EXCERPTED DATA Start Marker
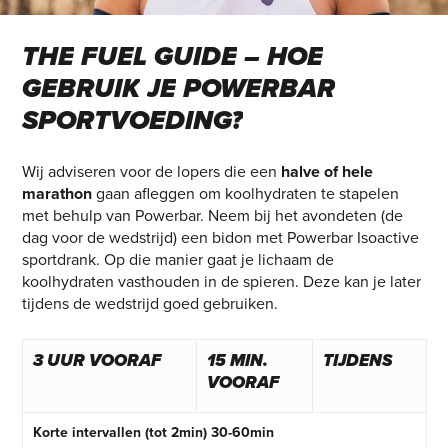
THE
FUEL
GUIDE
–
HOE
GEBRUIK
JE
POWERBAR
SPORTVOEDING?
Wij adviseren voor de lopers die een
halve of hele
marathon
gaan afleggen om koolhydraten te stapelen
met behulp van Powerbar. Neem bij het avondeten (de
dag voor de wedstrijd) een bidon met Powerbar Isoactive
sportdrank. Op die manier gaat je lichaam de
koolhydraten vasthouden in de spieren. Deze kan je later
tijdens de wedstrijd goed gebruiken.
3 UUR VOORAF
15 MIN.
TIJDENS
VOORAF
Korte intervallen (tot 2min) 30-60min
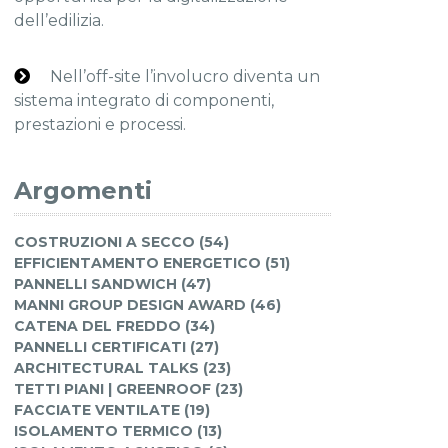
dell’edilizia.
Nell’off-site l’involucro diventa un
sistema integrato di componenti,
prestazioni e processi.
Argomenti
COSTRUZIONI A SECCO (54)
EFFICIENTAMENTO ENERGETICO (51)
PANNELLI SANDWICH (47)
MANNI GROUP DESIGN AWARD (46)
CATENA DEL FREDDO (34)
PANNELLI CERTIFICATI (27)
ARCHITECTURAL TALKS (23)
TETTI PIANI | GREENROOF (23)
FACCIATE VENTILATE (19)
ISOLAMENTO TERMICO (13)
EXCERPTED DATA End Marker
* [YOUR GOAL] The entries above need to be repeated in full, word for word. Skip the images.

* [WRITTEN ANSWER]
THE
FUEL
GUIDE
–
HOE
GEBRUIK
JE
POWERBAR
SPORTVOEDING?
Wij adviseren voor de lopers die een
halve of hele
marathon
gaan afleggen om koolhydraten te stapelen
met behulp van Powerbar. Neem bij het avondeten (de
dag voor de wedstrijd) een bidon met Powerbar Isoactive
sportdrank. Op die manier gaat je lichaam de
koolhydraten vasthouden in de spieren. Deze kan je later
tijdens de wedstrijd goed gebruiken.
3 UUR VOORAF
15 MIN.
TIJDENS
VOORAF
Korte intervallen (tot 2min) 30-60min
dell’edilizia.
Nell’off-site l’involucro diventa un
sistema integrato di componenti,
prestazioni e processi.
Argomenti
COSTRUZIONI A SECCO (54)
EFFICIENTAMENTO ENERGETICO (51)
PANNELLI SANDWICH (47)
MANNI GROUP DESIGN AWARD (46)
CATENA DEL FREDDO (34)
PANNELLI CERTIFICATI (27)
ARCHITECTURAL TALKS (23)
TETTI PIANI | GREENROOF (23)
FACCIATE VENTILATE (19)
ISOLAMENTO TERMICO (13)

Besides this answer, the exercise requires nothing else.